Prof. Kazimierz Pawlak
Academy of Fine Arts in Wrocław
Marta Wojciechowska was my student and, under my supervision, she completed a brilliant diploma in 1997, which, given its level, deserved to be awarded not a master’s degree, but a doctorate in art. I remember her as a rebellious, sullen warrior with the expression of Mała Mi.
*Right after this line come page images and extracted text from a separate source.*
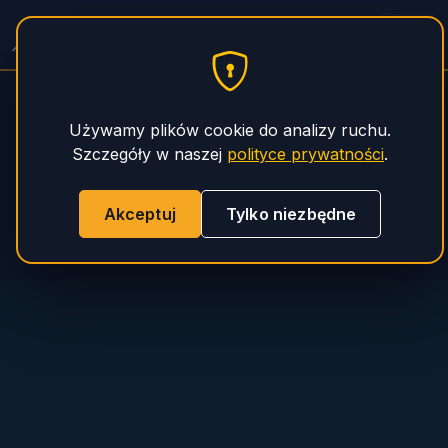
PHS Magnum
Używamy plików cookie do analizy ruchu.
Szczegóły w naszej
polityce prywatności
.
Akceptuj
Tylko niezbędne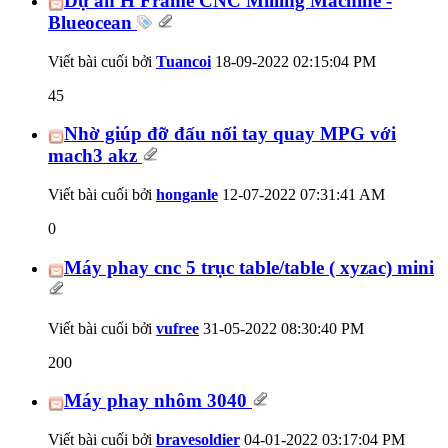
Dự án H Frame CNC Milling Machine -
Blueocean
Viết bài cuối bởi
Tuancoi
18-09-2022
02:15:04 PM
45
Nhờ giúp đỡ đấu nối tay quay MPG với
mach3 akz
Viết bài cuối bởi
honganle
12-07-2022
07:31:41 AM
0
Máy phay cnc 5 trục table/table ( xyzac) mini
Viết bài cuối bởi
vufree
31-05-2022
08:30:40 PM
200
Máy phay nhôm 3040
Viết bài cuối bởi
bravesoldier
04-01-2022
03:17:04 PM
She is a wonderful, expressive character, a creative, talented, stubborn, and consistent woman. I will never forget our inspiring conversations, which resulted in wonderful artistic solutions. Observing her work, I am very happy that fate brought us together on the path of her artistic development and that I have played a small part in it.
Prof. Małgorzata Dajewska
Academy of Fine Arts in Wrocław
Marta surprises with her creative momentum, minimalist approach to glass as a material, and a way of thinking that has always broken with convention. The strength of her art lies in the original and powerful results of mundane actions performed on glass.
Dr. Dagmara Bielecka
Academy of Fine Arts in Wrocław
Marta Wojciechowska is an artist with boundless creative imagination. The excellent exhibition, the result of her work as part of the MKNDiS scholarship, is perfect proof of this. The five installations that make up this exhibition are a must-see and are sure to leave no one indifferent. And that is something extraordinary in today’s world.
Dr. Hanna Wajda-Lawera
Krosno Glass Heritage Center
Marta Wojciechowska’s work, regardless of the subject she touches upon at any given moment, is always full of elegant simplicity. It is based on subdued colors, using the richness of black and white nuances. Without unnecessary embellishments, without complicated metaphors, but always shrouded in a delicate mist of mystery. The power of the artist’s work reaches the viewer directly, thanks to the simplest means of expression and masterfully mastered fusing technique.
Aleksandra Skorek
art historian, coordinator of the Krakow Glassworks, Łukasiewicz Institute of Ceramics and Building Materials
“I love making something out of nothing…” are the words of Marta Wojciechowska, which, in my opinion, perfectly define the nature of her work. Not all of us are able to appreciate small things, but she succeeds in doing so. Her artistic commentary on fleeting moments, associations, and observations is full of humor and cheerfulness.
Marta Wojciechowska’s work proves that there are no limits to what can be expressed in glass.